Perceptions of Mental Illness Can Prove Deadly

In Los Angeles last week, a 24-year-old man was shot three times in the chest and killed by a Los Angeles police officer. The man, who lived in a 15-person psychiatric facility, had schizophrenia. H

In Los Angeles last week, a 24-year-old man was shot three times in the chest and killed by a Los Angeles police officer. The man, who lived in a 15-person psychiatric facility, had schizophrenia. He was carrying a screwdriver and, when ordered to drop it, ran from the police. They chased him and, when he turned and reportedly took a stab at one officer with the screwdriver, the other shot him. The police officer was wearing a bulletproof vest. The man, Francisco Mondragon, is dead.

The incident has raised the question of whether members of the LAPD receive adequate training for dealing with persons with psychiatric disabilities. I wonder, in fact, if police anywhere do — and if public attitudes and misconceptions regarding people with psychiatric disabilities aren't part of the problem.

In how many suspense thrillers is the most evil culprit someone with a mental disability? How often is an exploitation of some mental illness or other the punch line for a comedy routine or million-dollar commercial?

When someone blurts out that he or she has been diagnosed with bipolar disorder or schizophrenia, the reaction of many is to be uncomfortable, not make eye contact, find a new topic of conversation. When a woman learns that her baby in utero might be born with Down syndrome, how many think it's perfectly OK to just eliminate that baby and get a better one?

Our attitudes toward mental disabilities are so screwed up that it's tough to figure out how we got here.

On one hand, we decide to close down all the institutions and let those people go. That's certainly a good idea as, personally, I can't see the good in warehousing people anywhere for any reason. But we didn't think it through. People were kicked out of the nest, the institution, and now populate the streets as homeless people, with no assistance in regulating medicines, getting jobs, and/or holding onto some kind of stability.

We're spinning in circles with our public attitudes. We don't want to lock people up because they have psychiatric disabilities. But then we really don't want to deal with integrating them, either.

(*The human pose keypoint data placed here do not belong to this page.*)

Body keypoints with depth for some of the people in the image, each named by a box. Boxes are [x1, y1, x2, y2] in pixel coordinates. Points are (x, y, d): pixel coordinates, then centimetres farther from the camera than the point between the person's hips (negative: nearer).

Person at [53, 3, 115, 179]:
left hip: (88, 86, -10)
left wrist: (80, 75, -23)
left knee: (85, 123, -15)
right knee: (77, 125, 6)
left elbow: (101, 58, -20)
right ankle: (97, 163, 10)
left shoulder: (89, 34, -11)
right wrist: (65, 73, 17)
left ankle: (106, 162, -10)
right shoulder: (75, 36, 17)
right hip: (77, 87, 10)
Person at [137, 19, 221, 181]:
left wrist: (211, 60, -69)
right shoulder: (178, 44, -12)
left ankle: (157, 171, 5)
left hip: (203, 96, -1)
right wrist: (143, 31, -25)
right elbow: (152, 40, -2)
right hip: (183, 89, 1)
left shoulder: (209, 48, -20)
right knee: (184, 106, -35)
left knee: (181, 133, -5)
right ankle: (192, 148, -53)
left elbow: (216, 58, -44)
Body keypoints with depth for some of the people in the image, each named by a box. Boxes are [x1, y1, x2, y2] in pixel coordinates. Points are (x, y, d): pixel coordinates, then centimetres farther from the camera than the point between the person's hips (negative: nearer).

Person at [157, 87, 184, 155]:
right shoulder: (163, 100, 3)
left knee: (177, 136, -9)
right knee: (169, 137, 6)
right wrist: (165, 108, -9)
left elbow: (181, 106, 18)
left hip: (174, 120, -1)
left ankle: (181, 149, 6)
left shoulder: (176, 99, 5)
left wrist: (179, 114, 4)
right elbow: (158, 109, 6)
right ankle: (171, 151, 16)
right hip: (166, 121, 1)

Then, to confuse the picture even further, a few conditions related to mental health have become somewhat trendy and almost cool in the last decade or so. One woman tells another at lunch, with no small amount of trepidation, that her doctor has prescribed antidepressants for her. The friend laughs and replies, "I've been on Prozac for years!" A computer expert bounces from one system to another, swigging his Mountain Dew, talking on the phone, turns to one project while leaving another unfinished. When the customer, who has just been ignored, questions the expert, he grins with an almost victorious grin, "It's my ADHD."

Then there are the psychological terms that have become part of the common vernacular. "He's so OCD." "She's acting so bipolar."

The translation in the context of most of these instances is positive. Mild depression? Don't sweat it. All productive people share the diagnosis. Attention deficit hyperactive disorder? Entertaining, productive, jumpy but gets the job done.

To a point, these attitudes mesh well enough with my own. People with different kinds of wiring or different kinds of chemicals working in their brains or different kinds of body structure or any other kind of "different" are all part of the same species called human. By these kinds of references, we're beginning to accept psychiatric differences, but only for some. Even though the OCD and bipolar references are somewhere between disparaging slurs and affectionate jabs, there's definitely a move toward acceptance of them in the mainstream.

The problem is that we're still silently ranking people, saying one is worth more than another. A guy with schizophrenia dies because he's waving around a screwdriver. A guy with bipolar disorder is hit so many times with a stun gun that he dies — all for the crime of running without reason. In other words, fear of the unknown conjures monsters and blocks recognition of just plain human with an illness.

With proper treatment, people with psychiatric disabilities can live more or less the same kind of lives that their neighbors who aren't diagnosed with such disabilities do. What they need and deserve is the same respect and dignity, whether the interaction is with a police officer or next person up in the grocery store checkout line.

Any of us can make the situation a little better. Think before you make jokes at the expense of any group of people. And instead of putting that person you think is strange in a one-down position from you, look them in the eye and try a small conversation.

It's hard to know, but always possible that if someone had taken that kind of time with Francisco Mondragon, he'd still be alive.